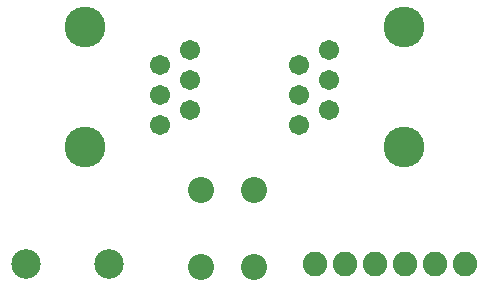
<source format=gts>
G04*
G04 #@! TF.GenerationSoftware,Altium Limited,Altium Designer,24.3.1 (35)*
G04*
G04 Layer_Color=8388736*
%FSLAX44Y44*%
%MOMM*%
G71*
G04*
G04 #@! TF.SameCoordinates,61AFF90D-CADD-405B-AF75-0EC62BA5F508*
G04*
G04*
G04 #@! TF.FilePolarity,Negative*
G04*
G01*
G75*
%ADD10C,2.2032*%
%ADD11C,3.4532*%
%ADD12C,1.7032*%
%ADD13C,2.0828*%
%ADD14C,2.5032*%
D10*
X322500Y392500D02*
D03*
Y327500D02*
D03*
X277500D02*
D03*
Y392500D02*
D03*
D11*
X450000Y530800D02*
D03*
Y429200D02*
D03*
X180000Y530800D02*
D03*
Y429200D02*
D03*
D12*
X386500Y511750D02*
D03*
X361100Y499050D02*
D03*
X386500Y486350D02*
D03*
X361100Y473650D02*
D03*
X386500Y460950D02*
D03*
X361100Y448250D02*
D03*
X268900Y511750D02*
D03*
X243500Y499050D02*
D03*
X268900Y486350D02*
D03*
X243500Y473650D02*
D03*
X268900Y460950D02*
D03*
X243500Y448250D02*
D03*
D13*
X374600Y330000D02*
D03*
X400000D02*
D03*
X425400D02*
D03*
X450800D02*
D03*
X476200D02*
D03*
X501600D02*
D03*
D14*
X130000Y330000D02*
D03*
X200000D02*
D03*
M02*

</source>
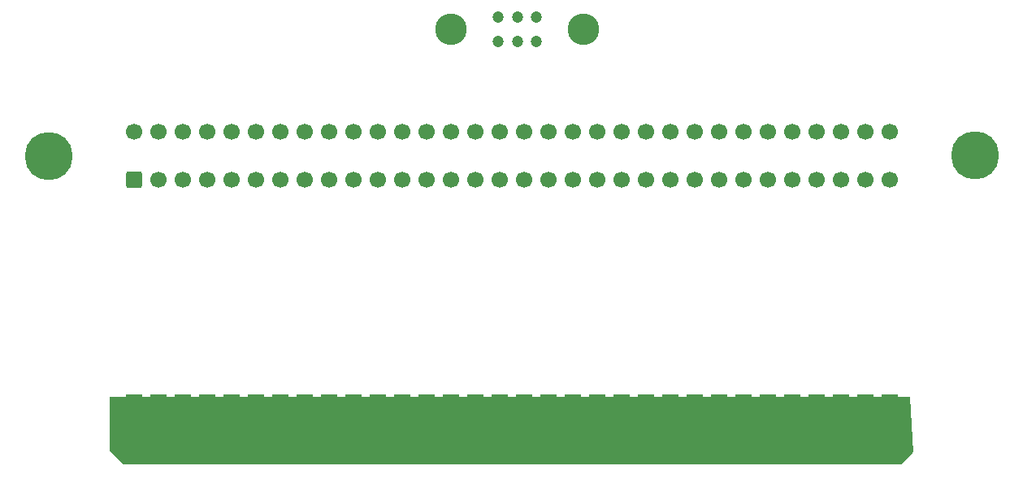
<source format=gbs>
G04 #@! TF.GenerationSoftware,KiCad,Pcbnew,9.0.5*
G04 #@! TF.CreationDate,2025-10-21T18:02:58+01:00*
G04 #@! TF.ProjectId,md-dumper-mega-tech-adapter,6d642d64-756d-4706-9572-2d6d6567612d,rev?*
G04 #@! TF.SameCoordinates,Original*
G04 #@! TF.FileFunction,Soldermask,Bot*
G04 #@! TF.FilePolarity,Negative*
%FSLAX46Y46*%
G04 Gerber Fmt 4.6, Leading zero omitted, Abs format (unit mm)*
G04 Created by KiCad (PCBNEW 9.0.5) date 2025-10-21 18:02:58*
%MOMM*%
%LPD*%
G01*
G04 APERTURE LIST*
G04 Aperture macros list*
%AMRoundRect*
0 Rectangle with rounded corners*
0 $1 Rounding radius*
0 $2 $3 $4 $5 $6 $7 $8 $9 X,Y pos of 4 corners*
0 Add a 4 corners polygon primitive as box body*
4,1,4,$2,$3,$4,$5,$6,$7,$8,$9,$2,$3,0*
0 Add four circle primitives for the rounded corners*
1,1,$1+$1,$2,$3*
1,1,$1+$1,$4,$5*
1,1,$1+$1,$6,$7*
1,1,$1+$1,$8,$9*
0 Add four rect primitives between the rounded corners*
20,1,$1+$1,$2,$3,$4,$5,0*
20,1,$1+$1,$4,$5,$6,$7,0*
20,1,$1+$1,$6,$7,$8,$9,0*
20,1,$1+$1,$8,$9,$2,$3,0*%
G04 Aperture macros list end*
%ADD10C,1.700000*%
%ADD11RoundRect,0.250000X0.600000X-0.600000X0.600000X0.600000X-0.600000X0.600000X-0.600000X-0.600000X0*%
%ADD12C,5.000000*%
%ADD13R,1.778000X6.985000*%
%ADD14C,1.200000*%
%ADD15C,3.290000*%
G04 APERTURE END LIST*
D10*
X106670000Y-95675000D03*
X109210000Y-95675000D03*
X111750000Y-95675000D03*
X114290000Y-95675000D03*
X116830000Y-95675000D03*
X119370000Y-95675000D03*
X121910000Y-95675000D03*
X124450000Y-95675000D03*
X126990000Y-95675000D03*
X129530000Y-95675000D03*
X132070000Y-95675000D03*
X134610000Y-95675000D03*
X137150000Y-95675000D03*
X139690000Y-95675000D03*
X142230000Y-95675000D03*
X144770000Y-95675000D03*
X147310000Y-95675000D03*
X149850000Y-95675000D03*
X152390000Y-95675000D03*
X154930000Y-95675000D03*
X157470000Y-95675000D03*
X160010000Y-95675000D03*
X162550000Y-95675000D03*
X165090000Y-95675000D03*
X167630000Y-95675000D03*
X170170000Y-95675000D03*
X172710000Y-95675000D03*
X175250000Y-95675000D03*
X177790000Y-95675000D03*
X180330000Y-95675000D03*
X182870000Y-95675000D03*
X185410000Y-95675000D03*
D11*
X106670000Y-100675000D03*
D10*
X109210000Y-100675000D03*
X111750000Y-100675000D03*
X114290000Y-100675000D03*
X116830000Y-100675000D03*
X119370000Y-100675000D03*
X121910000Y-100675000D03*
X124450000Y-100675000D03*
X126990000Y-100675000D03*
X129530000Y-100675000D03*
X132070000Y-100675000D03*
X134610000Y-100675000D03*
X137150000Y-100675000D03*
X139690000Y-100675000D03*
X142230000Y-100675000D03*
X144770000Y-100675000D03*
X147310000Y-100675000D03*
X149850000Y-100675000D03*
X152390000Y-100675000D03*
X154930000Y-100675000D03*
X157470000Y-100675000D03*
X160010000Y-100675000D03*
X162550000Y-100675000D03*
X165090000Y-100675000D03*
X167630000Y-100675000D03*
X170170000Y-100675000D03*
X172710000Y-100675000D03*
X175250000Y-100675000D03*
X177790000Y-100675000D03*
X180330000Y-100675000D03*
X182870000Y-100675000D03*
X185410000Y-100675000D03*
D12*
X97730000Y-98175000D03*
X194295000Y-98140000D03*
D13*
X106680000Y-126492000D03*
X109220000Y-126492000D03*
X111760000Y-126492000D03*
X114300000Y-126492000D03*
X116840000Y-126492000D03*
X119380000Y-126492000D03*
X121920000Y-126492000D03*
X124460000Y-126492000D03*
X127000000Y-126492000D03*
X129540000Y-126492000D03*
X132080000Y-126492000D03*
X134620000Y-126492000D03*
X137160000Y-126492000D03*
X139700000Y-126492000D03*
X142240000Y-126492000D03*
X144780000Y-126492000D03*
X147320000Y-126492000D03*
X149860000Y-126492000D03*
X152400000Y-126492000D03*
X154940000Y-126492000D03*
X157480000Y-126492000D03*
X160020000Y-126492000D03*
X162560000Y-126492000D03*
X165100000Y-126492000D03*
X167640000Y-126492000D03*
X170180000Y-126492000D03*
X172720000Y-126492000D03*
X175260000Y-126492000D03*
X177800000Y-126492000D03*
X180340000Y-126492000D03*
X182880000Y-126492000D03*
X185420000Y-126492000D03*
D14*
X148600000Y-83750000D03*
X146600000Y-83750000D03*
X144600000Y-83750000D03*
X148600000Y-86250000D03*
X146600000Y-86250000D03*
X144600000Y-86250000D03*
D15*
X153500000Y-85000000D03*
X139700000Y-85000000D03*
G36*
X187439816Y-123244046D02*
G01*
X187486317Y-123297695D01*
X187497507Y-123342885D01*
X187819121Y-128986568D01*
X187803027Y-129055717D01*
X187782484Y-129082769D01*
X186601915Y-130265032D01*
X186539627Y-130299101D01*
X186512756Y-130302000D01*
X105589190Y-130302000D01*
X105521069Y-130281998D01*
X105500095Y-130265095D01*
X104176905Y-128941905D01*
X104142879Y-128879593D01*
X104140000Y-128852810D01*
X104140000Y-123362138D01*
X104160002Y-123294017D01*
X104213658Y-123247524D01*
X104265982Y-123236138D01*
X187371693Y-123224054D01*
X187439816Y-123244046D01*
G37*
M02*

</source>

==============================

Task directions
From the material above, copy everything exactly but the pictures.

Output of the exercise
<source format=gts>
G04*
G04 #@! TF.GenerationSoftware,Altium Limited,Altium Designer,24.3.1 (35)*
G04*
G04 Layer_Color=8388736*
%FSLAX44Y44*%
%MOMM*%
G71*
G04*
G04 #@! TF.SameCoordinates,61AFF90D-CADD-405B-AF75-0EC62BA5F508*
G04*
G04*
G04 #@! TF.FilePolarity,Negative*
G04*
G01*
G75*
%ADD10C,2.2032*%
%ADD11C,3.4532*%
%ADD12C,1.7032*%
%ADD13C,2.0828*%
%ADD14C,2.5032*%
D10*
X322500Y392500D02*
D03*
Y327500D02*
D03*
X277500D02*
D03*
Y392500D02*
D03*
D11*
X450000Y530800D02*
D03*
Y429200D02*
D03*
X180000Y530800D02*
D03*
Y429200D02*
D03*
D12*
X386500Y511750D02*
D03*
X361100Y499050D02*
D03*
X386500Y486350D02*
D03*
X361100Y473650D02*
D03*
X386500Y460950D02*
D03*
X361100Y448250D02*
D03*
X268900Y511750D02*
D03*
X243500Y499050D02*
D03*
X268900Y486350D02*
D03*
X243500Y473650D02*
D03*
X268900Y460950D02*
D03*
X243500Y448250D02*
D03*
D13*
X374600Y330000D02*
D03*
X400000D02*
D03*
X425400D02*
D03*
X450800D02*
D03*
X476200D02*
D03*
X501600D02*
D03*
D14*
X130000Y330000D02*
D03*
X200000D02*
D03*
M02*

</source>
<source format=gbs>
G04 #@! TF.GenerationSoftware,KiCad,Pcbnew,9.0.5*
G04 #@! TF.CreationDate,2025-10-21T18:02:58+01:00*
G04 #@! TF.ProjectId,md-dumper-mega-tech-adapter,6d642d64-756d-4706-9572-2d6d6567612d,rev?*
G04 #@! TF.SameCoordinates,Original*
G04 #@! TF.FileFunction,Soldermask,Bot*
G04 #@! TF.FilePolarity,Negative*
%FSLAX46Y46*%
G04 Gerber Fmt 4.6, Leading zero omitted, Abs format (unit mm)*
G04 Created by KiCad (PCBNEW 9.0.5) date 2025-10-21 18:02:58*
%MOMM*%
%LPD*%
G01*
G04 APERTURE LIST*
G04 Aperture macros list*
%AMRoundRect*
0 Rectangle with rounded corners*
0 $1 Rounding radius*
0 $2 $3 $4 $5 $6 $7 $8 $9 X,Y pos of 4 corners*
0 Add a 4 corners polygon primitive as box body*
4,1,4,$2,$3,$4,$5,$6,$7,$8,$9,$2,$3,0*
0 Add four circle primitives for the rounded corners*
1,1,$1+$1,$2,$3*
1,1,$1+$1,$4,$5*
1,1,$1+$1,$6,$7*
1,1,$1+$1,$8,$9*
0 Add four rect primitives between the rounded corners*
20,1,$1+$1,$2,$3,$4,$5,0*
20,1,$1+$1,$4,$5,$6,$7,0*
20,1,$1+$1,$6,$7,$8,$9,0*
20,1,$1+$1,$8,$9,$2,$3,0*%
G04 Aperture macros list end*
%ADD10C,1.700000*%
%ADD11RoundRect,0.250000X0.600000X-0.600000X0.600000X0.600000X-0.600000X0.600000X-0.600000X-0.600000X0*%
%ADD12C,5.000000*%
%ADD13R,1.778000X6.985000*%
%ADD14C,1.200000*%
%ADD15C,3.290000*%
G04 APERTURE END LIST*
D10*
X106670000Y-95675000D03*
X109210000Y-95675000D03*
X111750000Y-95675000D03*
X114290000Y-95675000D03*
X116830000Y-95675000D03*
X119370000Y-95675000D03*
X121910000Y-95675000D03*
X124450000Y-95675000D03*
X126990000Y-95675000D03*
X129530000Y-95675000D03*
X132070000Y-95675000D03*
X134610000Y-95675000D03*
X137150000Y-95675000D03*
X139690000Y-95675000D03*
X142230000Y-95675000D03*
X144770000Y-95675000D03*
X147310000Y-95675000D03*
X149850000Y-95675000D03*
X152390000Y-95675000D03*
X154930000Y-95675000D03*
X157470000Y-95675000D03*
X160010000Y-95675000D03*
X162550000Y-95675000D03*
X165090000Y-95675000D03*
X167630000Y-95675000D03*
X170170000Y-95675000D03*
X172710000Y-95675000D03*
X175250000Y-95675000D03*
X177790000Y-95675000D03*
X180330000Y-95675000D03*
X182870000Y-95675000D03*
X185410000Y-95675000D03*
D11*
X106670000Y-100675000D03*
D10*
X109210000Y-100675000D03*
X111750000Y-100675000D03*
X114290000Y-100675000D03*
X116830000Y-100675000D03*
X119370000Y-100675000D03*
X121910000Y-100675000D03*
X124450000Y-100675000D03*
X126990000Y-100675000D03*
X129530000Y-100675000D03*
X132070000Y-100675000D03*
X134610000Y-100675000D03*
X137150000Y-100675000D03*
X139690000Y-100675000D03*
X142230000Y-100675000D03*
X144770000Y-100675000D03*
X147310000Y-100675000D03*
X149850000Y-100675000D03*
X152390000Y-100675000D03*
X154930000Y-100675000D03*
X157470000Y-100675000D03*
X160010000Y-100675000D03*
X162550000Y-100675000D03*
X165090000Y-100675000D03*
X167630000Y-100675000D03*
X170170000Y-100675000D03*
X172710000Y-100675000D03*
X175250000Y-100675000D03*
X177790000Y-100675000D03*
X180330000Y-100675000D03*
X182870000Y-100675000D03*
X185410000Y-100675000D03*
D12*
X97730000Y-98175000D03*
X194295000Y-98140000D03*
D13*
X106680000Y-126492000D03*
X109220000Y-126492000D03*
X111760000Y-126492000D03*
X114300000Y-126492000D03*
X116840000Y-126492000D03*
X119380000Y-126492000D03*
X121920000Y-126492000D03*
X124460000Y-126492000D03*
X127000000Y-126492000D03*
X129540000Y-126492000D03*
X132080000Y-126492000D03*
X134620000Y-126492000D03*
X137160000Y-126492000D03*
X139700000Y-126492000D03*
X142240000Y-126492000D03*
X144780000Y-126492000D03*
X147320000Y-126492000D03*
X149860000Y-126492000D03*
X152400000Y-126492000D03*
X154940000Y-126492000D03*
X157480000Y-126492000D03*
X160020000Y-126492000D03*
X162560000Y-126492000D03*
X165100000Y-126492000D03*
X167640000Y-126492000D03*
X170180000Y-126492000D03*
X172720000Y-126492000D03*
X175260000Y-126492000D03*
X177800000Y-126492000D03*
X180340000Y-126492000D03*
X182880000Y-126492000D03*
X185420000Y-126492000D03*
D14*
X148600000Y-83750000D03*
X146600000Y-83750000D03*
X144600000Y-83750000D03*
X148600000Y-86250000D03*
X146600000Y-86250000D03*
X144600000Y-86250000D03*
D15*
X153500000Y-85000000D03*
X139700000Y-85000000D03*
G36*
X187439816Y-123244046D02*
G01*
X187486317Y-123297695D01*
X187497507Y-123342885D01*
X187819121Y-128986568D01*
X187803027Y-129055717D01*
X187782484Y-129082769D01*
X186601915Y-130265032D01*
X186539627Y-130299101D01*
X186512756Y-130302000D01*
X105589190Y-130302000D01*
X105521069Y-130281998D01*
X105500095Y-130265095D01*
X104176905Y-128941905D01*
X104142879Y-128879593D01*
X104140000Y-128852810D01*
X104140000Y-123362138D01*
X104160002Y-123294017D01*
X104213658Y-123247524D01*
X104265982Y-123236138D01*
X187371693Y-123224054D01*
X187439816Y-123244046D01*
G37*
M02*

</source>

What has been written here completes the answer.